Menurut Akademi Pediatri Amerika, orang tua harus menunggu sampai anak-anak mereka paling tidak berusia 6 bulan untuk ditindik telinganya. Meskipun nasihat itu sering dibantah oleh para orang tua, tidak bisa dimungkiri adanya beberapa hal buruk akibat menindik telinga bayi Anda.

Sisi Terang telah menggali topik ini lebih dalam dan menemukan beberapa hal yang mungkin perlu diingat oleh para orang tua.

Bayi bisa melukai dirinya sendiri.

Menindik telinga itu sakit, berapa pun usianya, tapi masalahnya bukan hanya itu. Jika ditindik, telinga bayi bisa memerah dan menjadi sangat sensitif. Penting untuk memastikan bahwa tindik barunya tidak tersentuh. Tapi bayi tidak bisa diprediksi, dan bisa saja dia mencoba menyentuh dan menarik antingnya, yang bisa menimbulkan bahaya tersedak.
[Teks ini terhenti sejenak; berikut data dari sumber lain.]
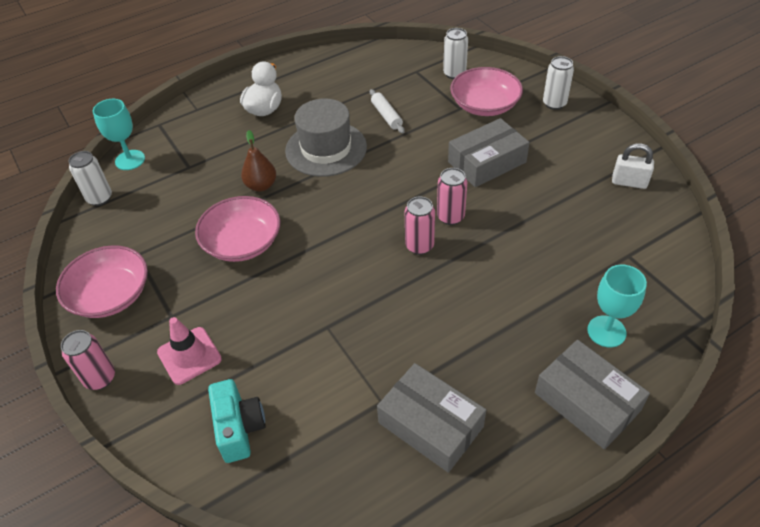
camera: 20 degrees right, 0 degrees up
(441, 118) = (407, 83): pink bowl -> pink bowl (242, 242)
Anda mengambil keputusan untuknya.

Meskipun semua terserah orang tua apakah akan menindik telinga bayi mereka atau tidak, ada kemungkinan anak tidak menyukainya saat sudah besar. Karena menindik telinga pada usia berapa pun akan sama sakitnya, mungkin akan lebih baik kalau anak dibiarkan mengambil keputusan sendiri saat sudah besar dan bisa merawat tindiknya sendiri.

Tindik itu permanen.

Meskipun tidak selalu, terkadang tindik telinga melukai jaringan telinga dan menjadikan lubang itu permanen. Tindik permanen bisa menjadi masalah jika anak Anda memutuskan untuk menghilangkan tindik saat sudah dewasa.

Tindik bisa mengalami infeksi.

Meskipun dilakukan dengan sangat berhati-hati, tindik telinga bayi selalu berisiko mengalami infeksi jika tidak dirawat dengan baik. Rasa sakit, kotoran, dan bengkak bisa muncul jika telinga tidak dibersihkan sesuai arahan ahlinya, dan bahkan bisa menyebabkan terbentuknya keloid. Dianjurkan untuk tidak melepas tindik paling tidak 6 minggu setelah memasangnya.

Di umur berapa Anda pertama kali ditindik? Sudahkah telinga anak Anda ditindik?